I’ve participated in conferences that bring in experts from around the world who have a shared thirst for knowledge on a particular subject, whether it’s botanicals, probiotics or what have you.  I always feel both humbled and hopeful in these surroundings. Humbled in how far I am from being the smartest person in the room.  And hopeful in that the collegial atmosphere at these meetings shows that the spirit of international cooperation (as opposed to confrontation) is not dead, however assiduously some prominent figures on global stage seem to be working to make it so.

Unscrupulous, or frankly ignorant actors

On the flip side, I’ve had conversations with people running companies in this business that made what little hair I have remaining on the back of my neck stand up.  I’ve talked a couple of sports nutrition formulators who shall remain nameless (as is everyone here except for Mr Hauer) because of their highly litigious nature.  But I came away feeling that the good of the consumer was the last thing on these people’s minds and it made me feel bad to think that some kid in a locker room is gobbling down pills made by such people. These are folks for whom jail terms are inconveniences and warning letters and injunctions are just pieces of paper.

I’ve talked to others new to this industry who seemed to know so little about what they were doing that I have gently suggested they spend a few of the hundreds of thousands of dollars they were prepared to lay out on the advice of some competent counsel.

Vast majority of responsible players

But these experiences represent the small minority of conversations I’ve had.  In the main, the people in the dietary supplement industry are committed to putting out quality products that support consumers’ health. And they’ve been spectacularly successful in bringing  a plethora of new products to market.  At the time DSHEA was passed in 1994 there were a few thousand dietary supplement products on the market. Today, that market includes more than 80,000 products and is worth as much as $43 billion. 

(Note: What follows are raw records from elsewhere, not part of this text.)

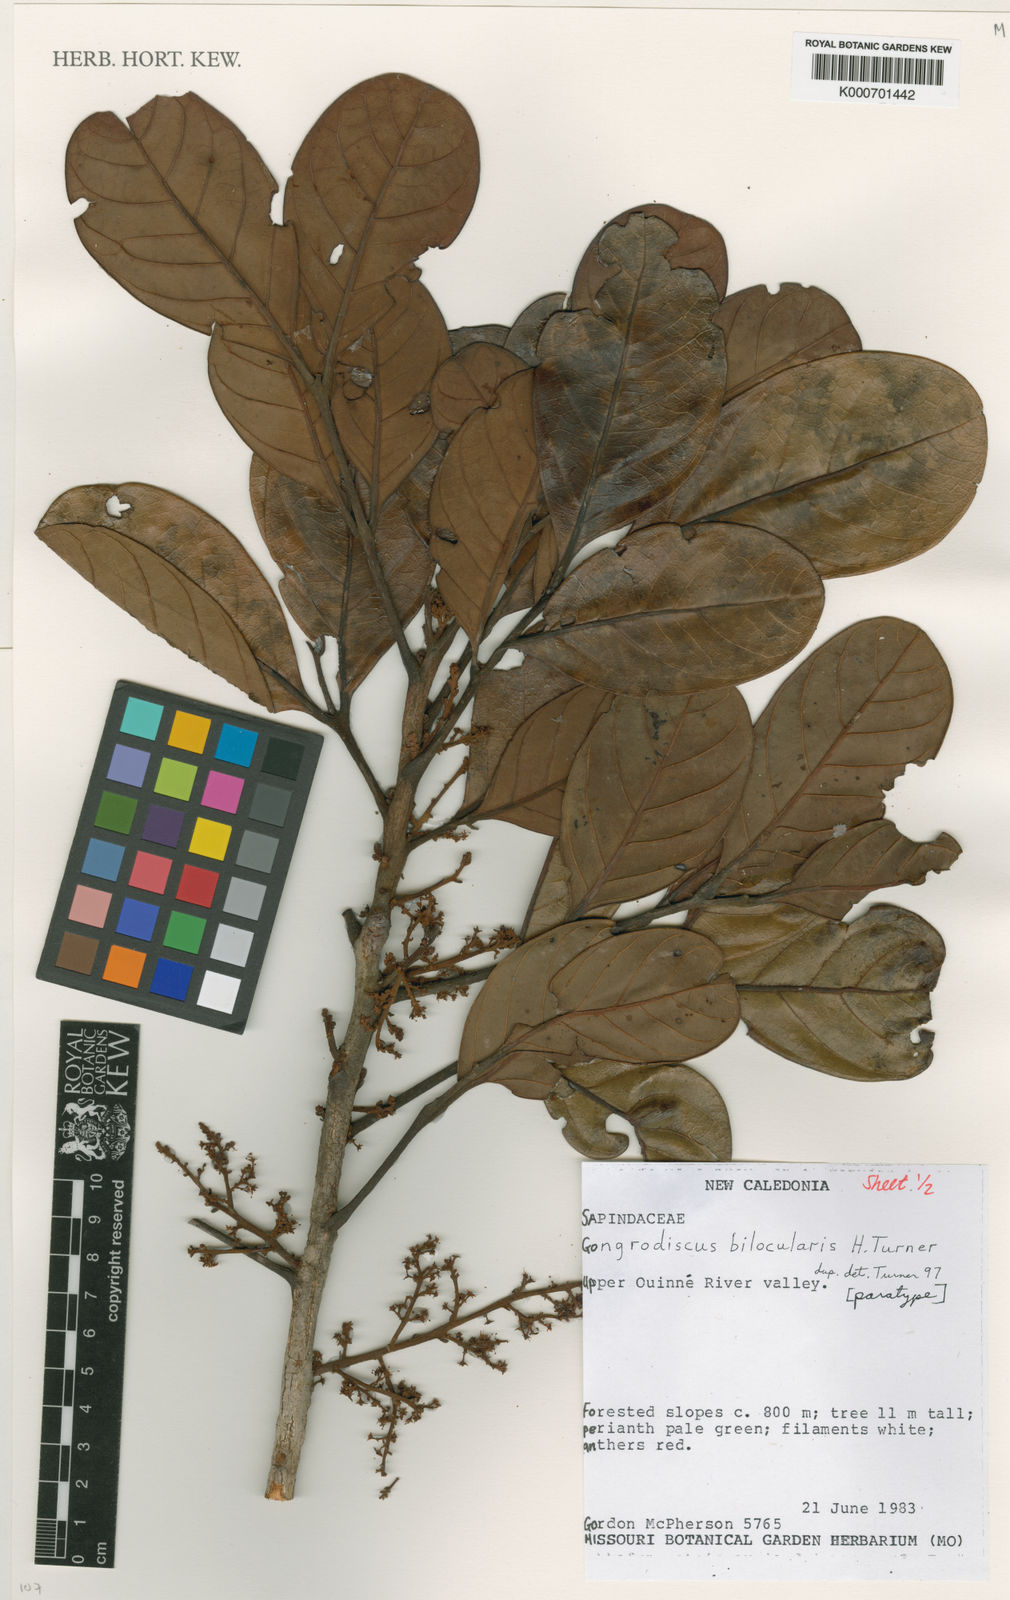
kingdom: Plantae
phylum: Tracheophyta
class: Magnoliopsida
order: Sapindales
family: Sapindaceae
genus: Gongrodiscus
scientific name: Gongrodiscus bilocularis
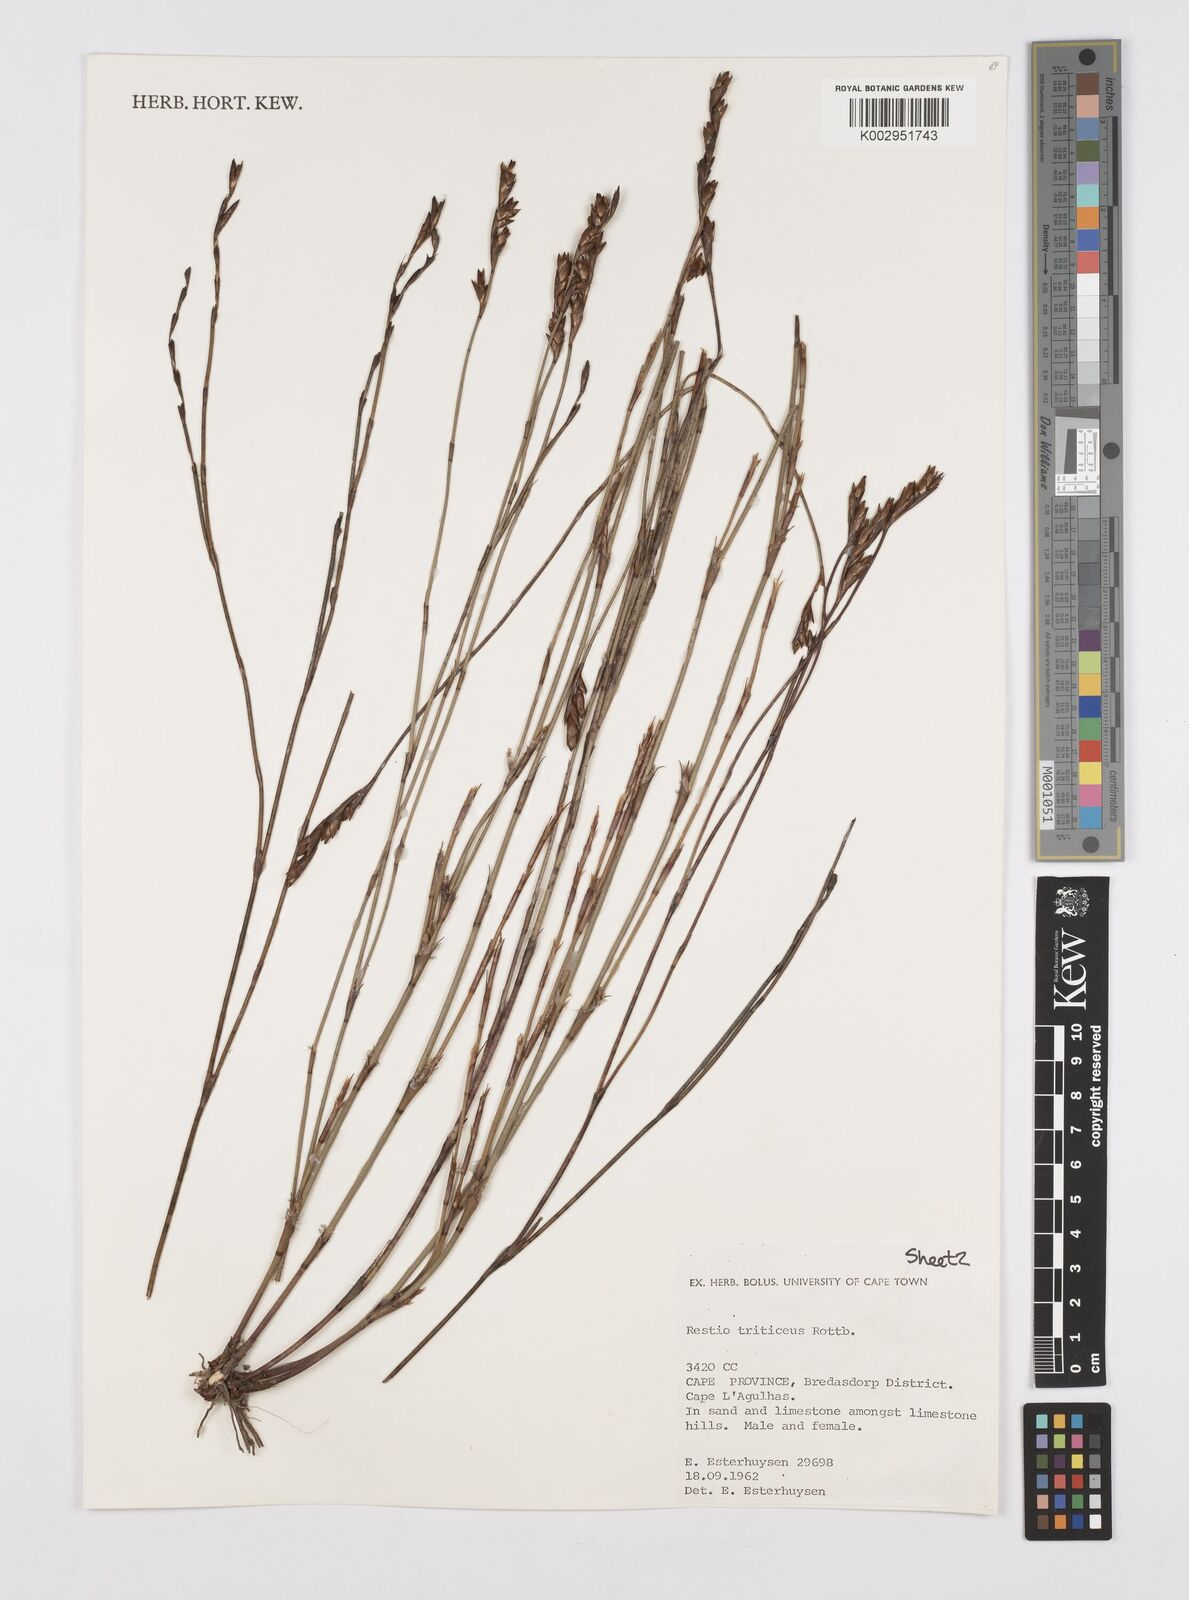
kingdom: Plantae
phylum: Tracheophyta
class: Liliopsida
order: Poales
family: Restionaceae
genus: Restio
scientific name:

And the science behind the ingredients is ramping up in similarly spectacular fashion. Choose just about any dietary supplement ingredient of note and the number of studies associated with them has exploded in the past 25 years.  The PubMed database listed 19 studies with the search term ‘turmeric’ in 1994.  For 2019 that figure is 527.  Type in ‘curcumin’ and the numbers are 33 and 1,761, respectively.  Same for probiotics.  There are 13 such studies listed on PubMed for 1994, and 3,345 in 2019. Vitamin D’s numbers: 1,102 studies in 1994 and a high of 5,143 in 2017. The list goes on.

Big changes in the offing

The coming year will see some milestone changes.  A new regulatory paradigm, often dubbed ‘DSHEA 2.0’ is likely in the offing. There might finally be some clarity on the draft guidance on New Dietary Ingredients. 

 And the CBD logjam will burst one way or the other.  Either FDA will say that it’s safety concerns have not been allayed and the industry needs to go back to square one, a middle ground will be found with the agency issuing the called for interim rule allowing CBD as a dietary ingredient, or lawmakers will solve the issue via statute.

It’s unclear how these issues will play out.  What is clear, though, is that the industry will have an opportunity to make itself over as a better version of itself. It’s a chance that has really not presented itself since the industry’s inception in 1994. 

I’ve felt privileged to be along for the ride.  And we here at NutraIngredients-USA are pulling for the most responsible players in the industry to win out in these critical decisions to be taken over the coming year.  Regardless of which political party prevails in the national election, reining in health care costs is sure to be high on the national agenda come 2021. A responsible dietary supplement industry with new regulatory clarifications in place could take a place at that table as one of the solutions to the looming healthcare crisis.